Seek out alternatives if you’re short on air time or pages

Only a very lucky media outlet could cover every element of a municipal election exactly how it wanted, and to the fullest extent possible. Print publications have shrinking news holes and editorial staffs, and broadcast news has to compete with prime-time programming.

But the failure of traditional news gathering and reporting methods should not eliminate coverage; newsrooms must seek out alternative methods for informing their audience.

If your network does not want to give up air time for candidate debates, present them as live streaming video on your Web site, said Chris Slaughter, news director at WWL-TV, the CBS affiliate in New Orleans.

For broadcast stations, if you cannot pre-empt regular primetime programming for election coverage, try putting election returns and updates across the bottom of the screen, in scrolling tickers or graphics, Slaughter said.

Scour candidates’ filing forms

After the deadline to file for candidacy in municipal elections, acquire copies of the candidate filing forms and double-check all the information for any notable discrepancies.

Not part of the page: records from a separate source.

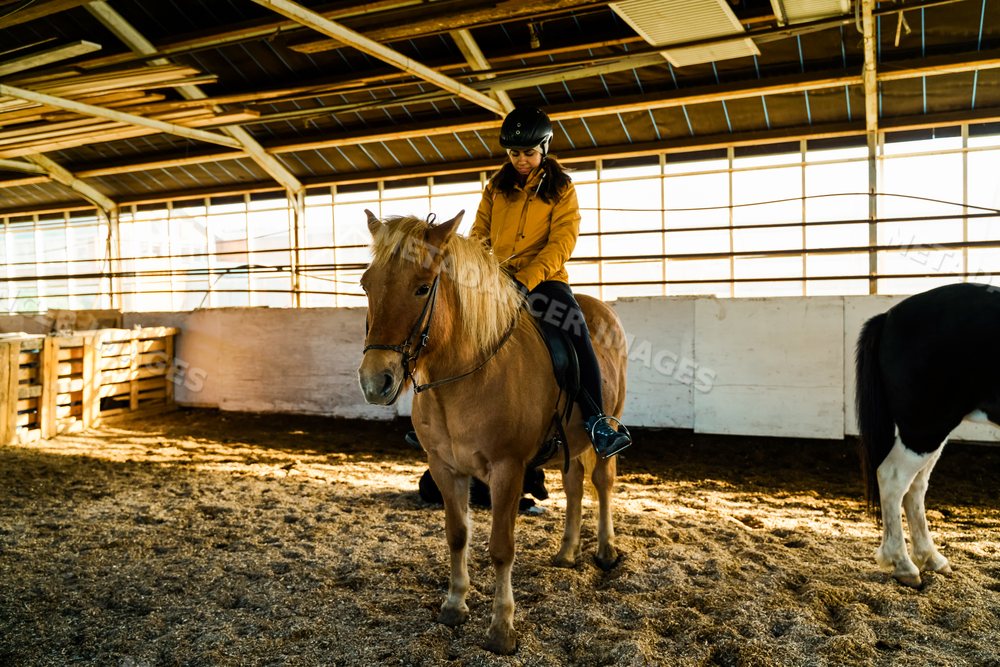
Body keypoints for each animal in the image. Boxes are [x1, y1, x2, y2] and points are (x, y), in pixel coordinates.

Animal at [357, 210, 628, 654]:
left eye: (423, 287)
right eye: (367, 284)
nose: (374, 381)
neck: (466, 376)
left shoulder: (507, 470)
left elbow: (501, 548)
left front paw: (502, 628)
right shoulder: (445, 468)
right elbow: (457, 535)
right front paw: (454, 605)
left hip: (608, 424)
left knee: (602, 481)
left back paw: (605, 550)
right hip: (570, 442)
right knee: (574, 484)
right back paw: (567, 551)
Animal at [855, 281, 1000, 587]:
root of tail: (888, 317)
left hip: (929, 432)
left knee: (915, 488)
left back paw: (931, 558)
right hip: (924, 429)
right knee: (894, 479)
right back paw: (904, 565)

“Check the place of residence for each candidate to determine if they actually reside in the ward, district, township or zone they hope to serve,” said Larry Fugate, editor of the Pine Bluff (Ark.) Commercial.

“Using the same information from their filing forms, check the delinquent personal and ad valorem (property) tax records to determine if they are delinquent in paying their state and local taxes,” he said. “You will probably get lucky on each election cycle and find a good story.”

Be a familiar face

Election reporters would do well to remember the age-old lessons on beat development, especially getting to know your sources.

“Today’s reporters simply don’t do enough schmoozing,” said Larry Phillips, local editor of the Mansfield (Ohio) News Journal. And it isn’t necessarily all the reporter’s fault, Phillips said, citing time constraints and increased expectations for story output as contributing causes.

“No one trusts someone they don’t know,” Phillips said. “Getting to know key sources, departmental secretaries, office managers, etc., is absolutely vital.”

Create visual tools for issue positions

Grids comparing candidates’ positions on the burning issues are a great replacement for standard election fare.

“What your readers will get is a pithy, easy-to-digest comparison of candidates,” said Alasdair Stewart, city editor of the Walla Walla (Wash.) Union-Bulletin. “What they won’t get is 27 inches of ‘I’m running for this seat on the Zoning Board of Adjustment because I want to give back to this community that has given me so much.’”

In determining what the hot-button issues are for any given race, be sure to include the input of a variety of sources.

“Ask readers, ask candidates, ask the people who sit on the commission or board who aren’t running in this election,” Stewart said.

Use local analysts to frame issues

For analysis in municipal races, draw on local experts who understand all the nuances of your community and how to best communicate with your audience, instead of anonymous talking heads with no ties to your coverage area.

“Get a good analyst and use him or her often, and ask them tough, challenging questions,” said Slaughter of WWL-TV in New Orleans. Invite your audience to participate in your discussions by soliciting questions on your Web site.

“Tip O’Neill was right … all politics is local,” Slaughter said.

Don’t be afraid to have a little fun

“You can capture readers’ interests by doing fun facts about the candidates,” Osmondson said. “For example: The last book read. Details about their first car. Hobbies. Heroes. Favorite movie. Favorite book.”